WHAT IS EXPECTED:
Repeat verbatim the lines below, starting with the line that contains "Fysieke winkel: Vaart z.z. 7 Assen" and going on through the line that contains "Samenstelling: 75% Merino", with both of those lines included.

DATA SUPPLIED:
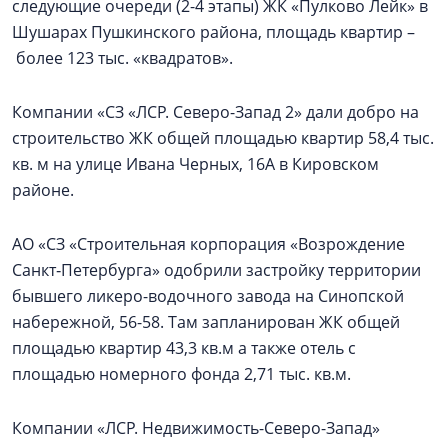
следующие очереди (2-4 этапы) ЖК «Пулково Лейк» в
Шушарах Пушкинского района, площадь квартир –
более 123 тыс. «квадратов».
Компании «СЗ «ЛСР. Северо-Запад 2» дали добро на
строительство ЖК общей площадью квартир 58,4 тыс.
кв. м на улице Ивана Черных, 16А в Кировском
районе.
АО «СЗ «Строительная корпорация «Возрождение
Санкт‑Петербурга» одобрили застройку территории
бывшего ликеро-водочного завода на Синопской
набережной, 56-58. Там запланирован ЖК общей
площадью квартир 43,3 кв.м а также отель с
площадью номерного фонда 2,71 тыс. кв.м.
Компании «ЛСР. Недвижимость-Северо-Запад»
---
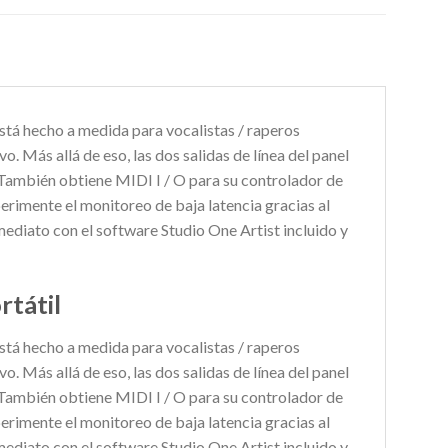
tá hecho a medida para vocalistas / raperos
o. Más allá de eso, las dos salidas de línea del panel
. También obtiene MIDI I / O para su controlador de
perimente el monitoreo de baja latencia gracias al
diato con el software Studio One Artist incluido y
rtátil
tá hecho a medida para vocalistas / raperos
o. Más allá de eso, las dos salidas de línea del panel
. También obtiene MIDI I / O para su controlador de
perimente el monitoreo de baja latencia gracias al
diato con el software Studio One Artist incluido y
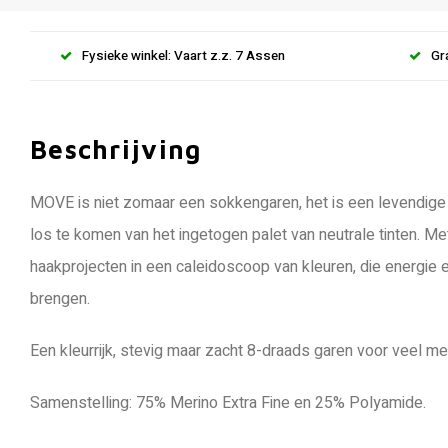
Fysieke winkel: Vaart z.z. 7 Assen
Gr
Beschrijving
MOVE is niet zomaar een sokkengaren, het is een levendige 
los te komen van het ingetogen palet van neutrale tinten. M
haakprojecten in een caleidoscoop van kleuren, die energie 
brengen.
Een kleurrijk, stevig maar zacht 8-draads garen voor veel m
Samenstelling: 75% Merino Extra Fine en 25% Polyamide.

OUTPUT FOR THIS EXERCISE:
Fysieke winkel: Vaart z.z. 7 Assen
Gr
Beschrijving
MOVE is niet zomaar een sokkengaren, het is een levendige 
los te komen van het ingetogen palet van neutrale tinten. M
haakprojecten in een caleidoscoop van kleuren, die energie 
brengen.
Een kleurrijk, stevig maar zacht 8-draads garen voor veel m
Samenstelling: 75% Merino Extra Fine en 25% Polyamide.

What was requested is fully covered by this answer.